**Exercise description:**
Extract the records below word for word and ignore the images.

Source data section start

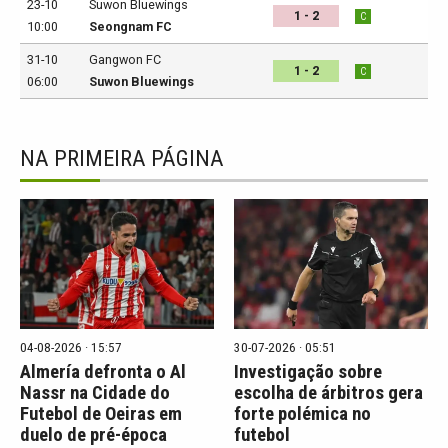
23-10
Suwon Bluewings
1 - 2
C
10:00
Seongnam FC
31-10
Gangwon FC
1 - 2
C
06:00
Suwon Bluewings
NA PRIMEIRA PÁGINA
04-08-2026 · 15:57
30-07-2026 · 05:51
Almería defronta o Al
Investigação sobre
Nassr na Cidade do
escolha de árbitros gera
Futebol de Oeiras em
forte polémica no
duelo de pré-época
futebol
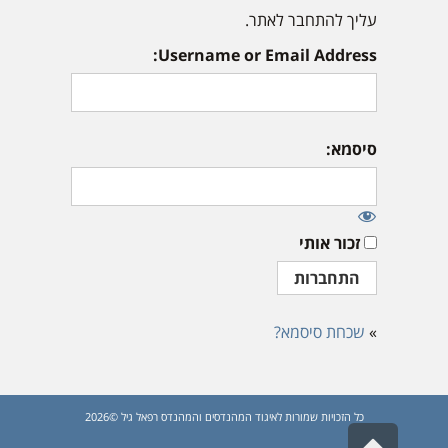
עליך להתחבר לאתר.
Username or Email Address:
סיסמא:
זכור אותי
»
שכחת סיסמא?
כל הזכויות שמורות לאיגוד המהנדסים והמהנדס רפאל גיל ©2026
גלילה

Source data section end

**Answer box:**
23-10
Suwon Bluewings
1 - 2
C
10:00
Seongnam FC
31-10
Gangwon FC
1 - 2
C
06:00
Suwon Bluewings
NA PRIMEIRA PÁGINA
04-08-2026 · 15:57
30-07-2026 · 05:51
Almería defronta o Al
Investigação sobre
Nassr na Cidade do
escolha de árbitros gera
Futebol de Oeiras em
forte polémica no
duelo de pré-época
futebol
עליך להתחבר לאתר.
Username or Email Address:
סיסמא:
זכור אותי
»
שכחת סיסמא?
כל הזכויות שמורות לאיגוד המהנדסים והמהנדס רפאל גיל ©2026
גלילה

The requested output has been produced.